Most of the time in high school, she found herself as a 1, 2, or 3 (point guard, shooting guard or small forward), though.
"I didn't bring the ball down the floor," she said. "I was tall for a guard. I was really good with assists. My junior year I averaged about 18 points a game, my senior year only about 13."
Jefferson went to the regional finals in McNair's junior season (1995-96), the farthest any county team, boys or girls, has been since. In their attempt to make it to state, the Falcons led Trinity, 8-5, early in the game.
"They called time-out, pressed us full-court and won by 30 points," McNair remembers.
"That year we needed overtime to beat Madison for the conference championship. In the tournament, we beat Lakeview, which was ranked number four in the state.
The Falcons lost standouts like Ryan Ruble, Stacy Allen and Christine Anderson to graduation the next year, but added freshman standouts Kelly Kapferer, Mary Herendeen and Becky Hamper. In the district finals they were defeated b Villa Angela-St. Joseph's.
"My junior year we played as a team," McNair said. "One game demonstrates how we were a team through and through. At the end of the year against Madison, at the end of the game I was double-teamed and passed the ball to Laurie Gregg despite the fact that the play was designed for me. She waited for me to get open. She threw the ball back to me and I pulled up and made the shot. We went into overtime and won. We always came together as a team.
"My senior year was one of my most precious memories, going through those four years with each other. I am grateful for those friendships."
The other reason the Falcons were successful those years was the presence of Holmes, McNair said.
"I thought he was a great coach," she said. "He was a role model for me. When I was growing up, I had been playing with boys. I didn't think I was as strong as they were, so I was shooting the ball with both hands. He said, 'I believe in you' and showed me how I should shoot. From then on, he always believed in me, said, 'Get the ball into Kiki's hands.' I couldn't have done what I did without a great coach."
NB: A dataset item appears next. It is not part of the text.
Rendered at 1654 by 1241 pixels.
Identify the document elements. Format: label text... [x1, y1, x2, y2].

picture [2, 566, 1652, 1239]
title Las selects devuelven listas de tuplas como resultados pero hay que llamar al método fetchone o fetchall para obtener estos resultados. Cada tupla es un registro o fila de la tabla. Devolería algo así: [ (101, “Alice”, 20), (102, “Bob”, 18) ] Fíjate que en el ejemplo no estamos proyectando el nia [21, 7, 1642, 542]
After high school graduation, McNair enrolled at Kent State as a student. That didn't click for her and she transferred to Loyola of New Orleans after a year-and-a-half at a family member's suggestion.
"It was beautiful and it had my major (religious studies)," she said."I tried out for the coach and he said 'I'd love for you to play for me.' "
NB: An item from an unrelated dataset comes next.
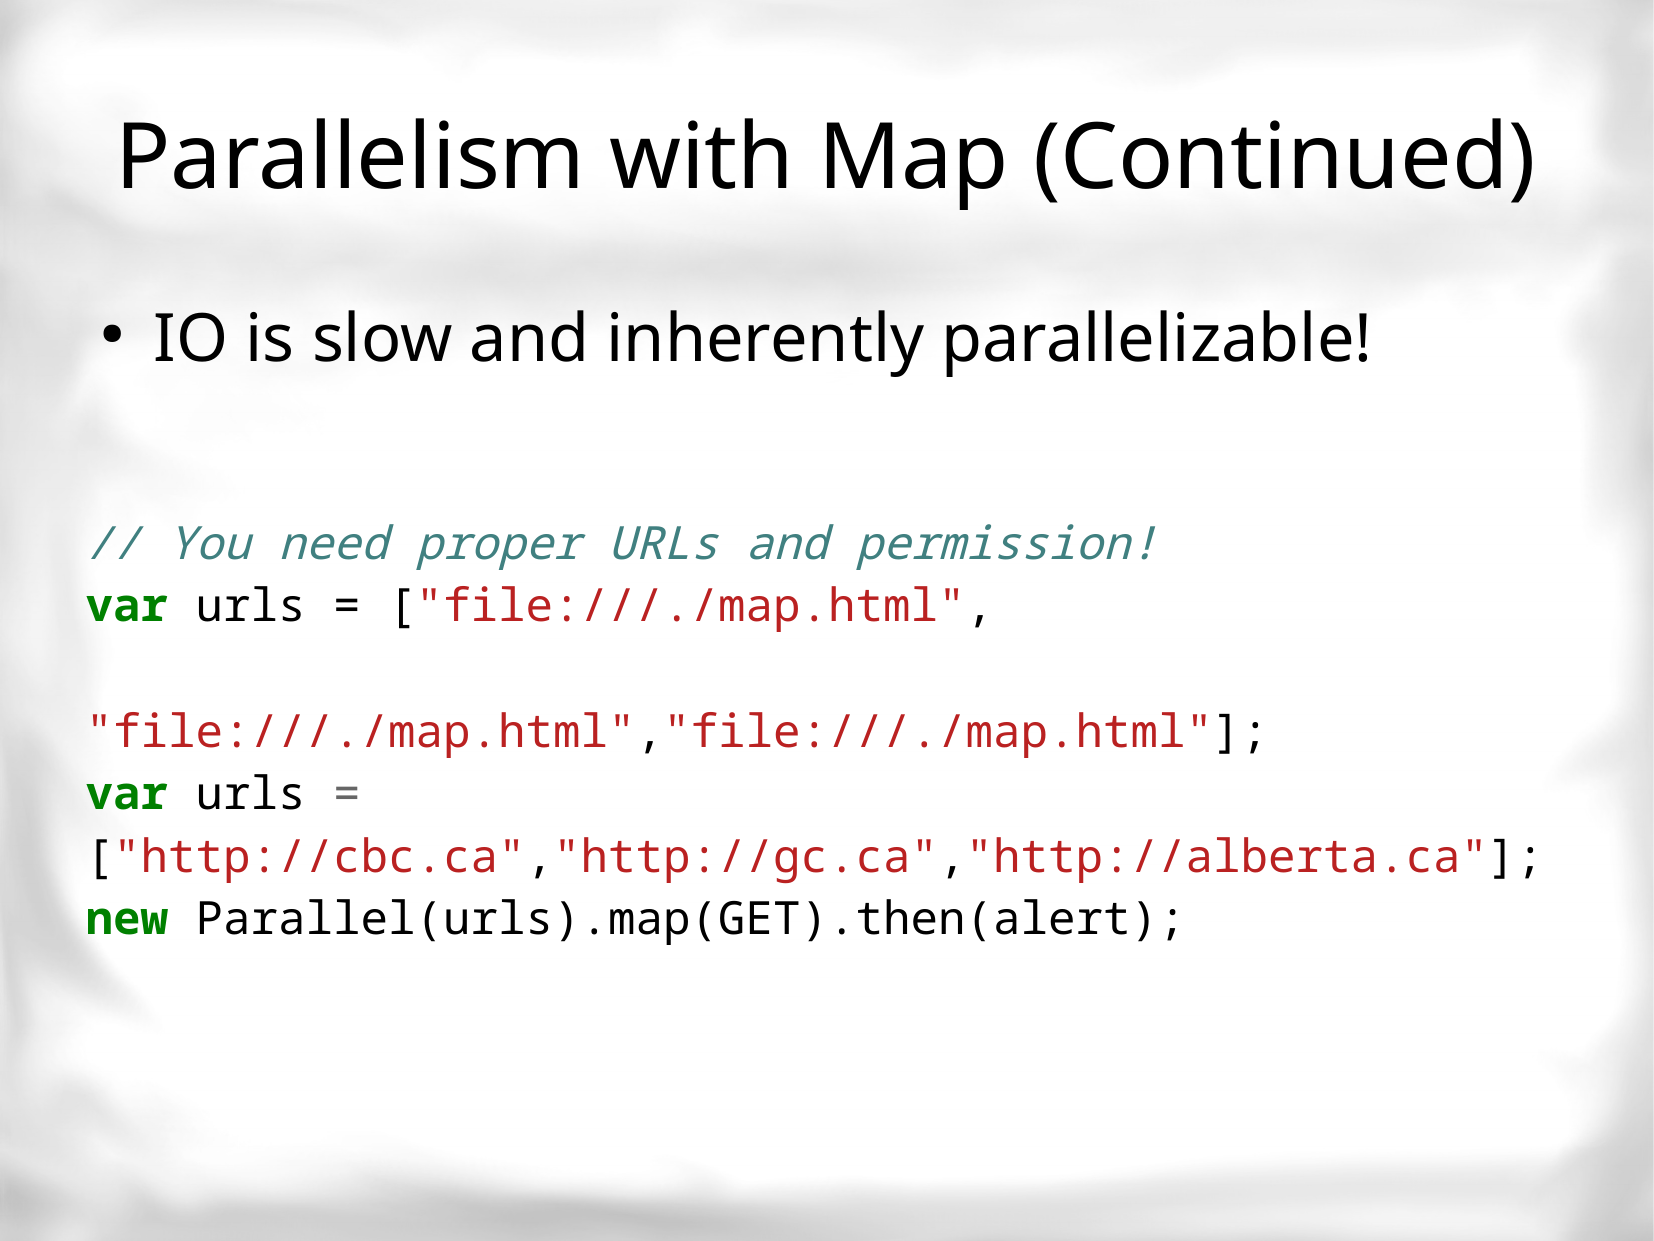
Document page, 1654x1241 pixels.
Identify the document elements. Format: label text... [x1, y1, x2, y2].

She started for the Loyola Wolfpack for three years, from 1999 to 2002.
"I hadn't played at Kent at all, so it took a while (to get the rust off)," she said. "But it's like riding a bike, you don't forget how.
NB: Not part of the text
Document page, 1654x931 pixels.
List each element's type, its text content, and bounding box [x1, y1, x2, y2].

"It was a whole new experience. I played 1 through 5, brought the ball up, played guard. On defense I played 1 through 5."
After graduating from Loyola in December, 2002, McNair went to London on a work visa and waited tables at the Bicendum Oyster House, a restaurant in South Kensington in the highly-regarded Michelin Star Restaurant chain. She used the opportunity to see all of the sights in London.
She returned to the states in 2003, working at the Wharton Business School of the University of Pennsylvania, spending three or four months there before moving back to New Orleans.
For a year she waited tables, then began her career in university administration at her alma mater, Loyola of New Orleans.
"I started in the records office and was promoted three or four times, winding up in the Dean of Arts and Sciences' office," she said.
In 2011 McNair went to California for five months, but didn't care for the man she was working for and obtained a job at the University of Mississippi in university administration as an assistant to the chairman of theater arts. After a year and a half there, she decided to attend graduate school in creative writing at the City College of New York in New York City.
"I've got an apartment in Harlem and am in my third semester, with two semesters left," McNair, now 35, said. "I'm also an adjunct professor in world literature, teaching things like The Odyssey. It's a dream come true. It's how I support myself now."
She no longer plays basketball, but does things like yoga to stay in shape, along with playing tennis.
"I've slowed down a little bit," she said.
Larick, a retired Star Beacon sports writer, is a freelance writer from Geneva.